TASK STATEMENT →
Line by line, repeat the material below exactly and leave the images out.

PROVIDED ENTRIES →

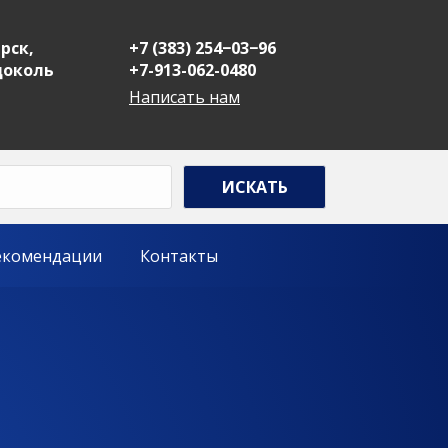
рск,
+7 (383) 254−03−96
 цоколь
+7-913-062-0480
Написать нам
екомендации
Контакты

THE COMPLETED TASK →
рск,
+7 (383) 254−03−96
 цоколь
+7-913-062-0480
Написать нам
екомендации
Контакты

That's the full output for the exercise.